Great movie, a reticent statement made with fresh acting
I can see where the previous commentator came from. However, maybe biased by my own liking of mellow and subtle plot-weaving, I enjoyed the overall picture painted by the music, 2 main actors, and the parents and June.
I personally favor this movie because it doesn't construct/explain explicitly the events and personality surrounding each character as concrete context of the story, which is often a technique used by mainstream films to materialize climax and logic of a movie's plot (e.g. she acts/feels this way because it was established that she was such and such...).
Therefore I suppose the reason so many people like this movie literally across the globe (mainly observed on forums from the United States, Taiwan, Hong Kong, China, Philippines, and Europe), is because it uses a Thai case to exemplify humanity's constrained reaction toward its surrounding.
Without spoiling the movie, I am referring to the scenes the director ended up choosing as plot construction regarding characters' emotions and actions. Instead of picking the conventional expression that would usually indicate 'sad', 'she is going to blow up', and 'angry', the scenes selected to continue the flow and plot of the movie are rather life-like: Life doesn't always present significant events with significant background music and conventional cues, which often supports both the actors and audiences in moving the drama (or movie in this case) along.
So my friends and I love the movie for such illumination that: if the contemporary cultures often internalize certain procedures, cues, and embodiment that connect external events and internal reactions/feelings, what are humans to do in a real world that is not tamed by our rule?
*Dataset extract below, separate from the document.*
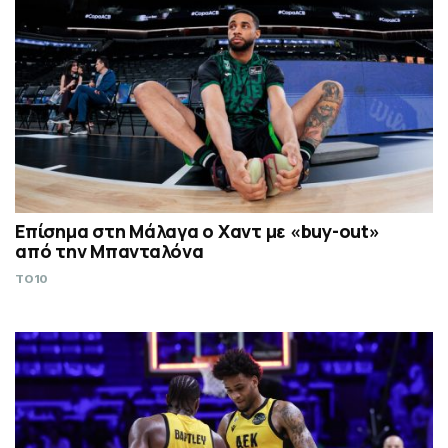
Επίσημα στη Μάλαγα ο Χαντ με «buy-out»
από την Μπανταλόνα
TO10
Maybe from a more speculative audience's eye: what can we possibly do if we cannot bear to lose the one we love, and what if we go on life without loving anyone at all? The movie achieves a 9/10 for me despite its weak elements (some acting are definitely...not so great, but I don't speak Thai and don't know the culture), exactly because it constructs a unconventional platform (the acting, climax-devices, the music, and plot) and operates consistently along its story-telling (a gradually broadening perspective of love across generation (Mew-grandmother), time/space (Tong's family & sister), gender (Mew & Tong), and the peripheral Others (the Chinese-Thai Ying and her crush on Mew, and the Catholic family)).